Bernard Childs met the Danish silversmith Peer Smed and later remarked: “From this great craftsman I learned the beauty of metals, the feel of them in my hands, the excitement of fashioning them and the use of the special tools that bring them to life.” He later mastered industrial tools and metalworking while employed as a machinist.
Childs moved to Europe in 1951, living primarily in Paris for the next fifteen years. In 1954, while spending a few months at Atelier 17 in Paris, Childs combined his interest in metal and knowledge of industrial tools to make experimental intaglio prints, using power tools to incise the plates. He referred to these prints as “power drypoints.”
"Frumenti" was published in November 1956 by the International Graphic Arts Society in their series no. 21.
James Fitzsimmons wrote the following response to Frumenti: “There are three things I would like to note about Childs’ work. He uses line as others use modulations of the voice to communicate nuances of feeling. He brings to his work a painter’s organic sense of color. He is not content to perform beautifully, like a ballet dancer, but has something to say. I think he is making landscapes—“Abstract”, interior landscape, to be sure—where the same interplay of forces may be discerned as in the world around, and the same breath of life animates the lines.”
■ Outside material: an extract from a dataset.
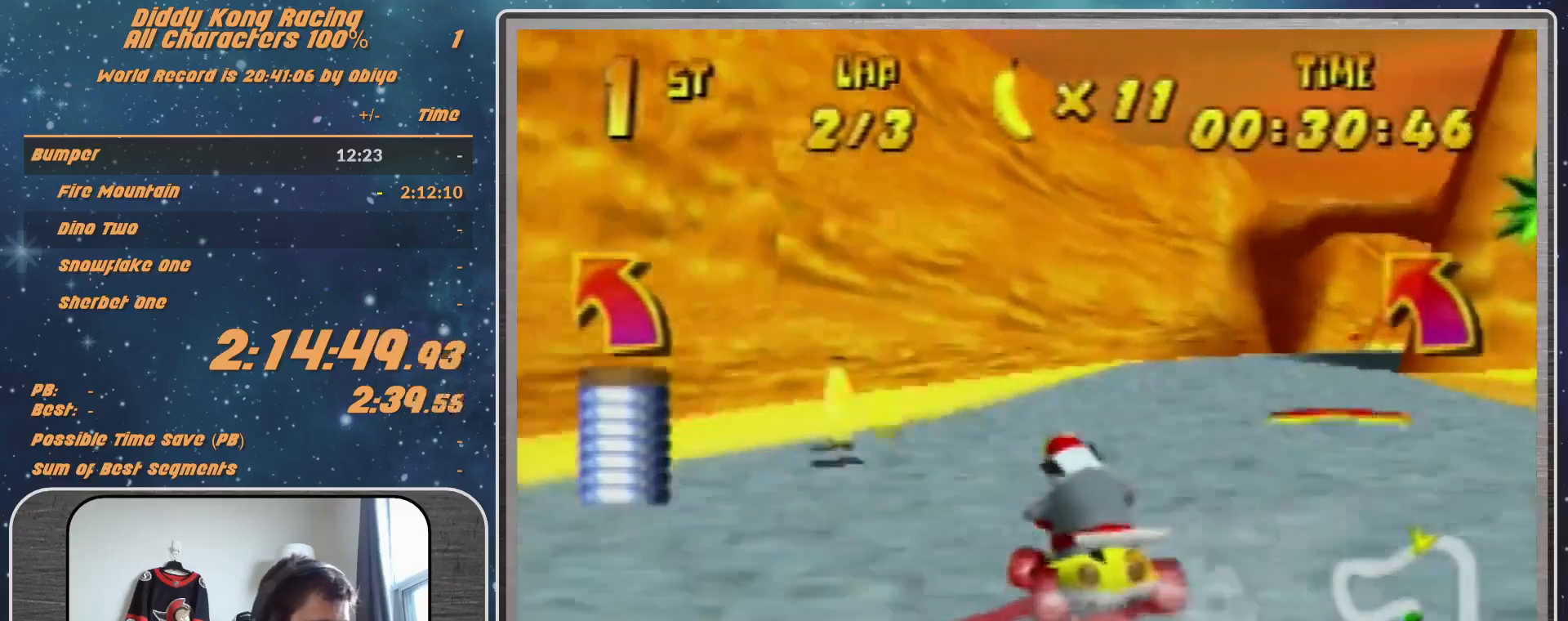
{"buttons": [], "left_stick": "right", "events": [[133, "A", "up"], [133, "R1", "up"]]}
Judith Childs, the artist's widow, wrote the following regarding this color intaglio: "You might like to know that after the opening of his 1952 exhibition at the Galeria dell'Obelisco in Rome, an exhausted Bernard was driven by friend to the hills above Rome. In those days, the hills were filled with wheat fields: Frumenti."
Bernard Childs' work was included in numerous international solo and group exhibitions and is represented in the collections of the Museum of Fine Arts Boston; the Brooklyn Museum, Brooklyn; the Fogg Art Museum and the Fitzwilliam Museum, Cambridge; the Zimmerli Art Museum, Rutgers University, New Brunswick; the Metropolitan Museum of Art, the New York Public Library, and the Whitney Museum of American Art, New York; the Newark Public Library, Newark; the Fine Arts Museums of San Francisco; the Worcester Art Museum, Worcester; the Library of Congress, Washington, D.C.; the Butler Institute of American Art, Youngstown; the Stedelijk Museum, Amsterdam, and the Bibliothèque nationale de France, Paris.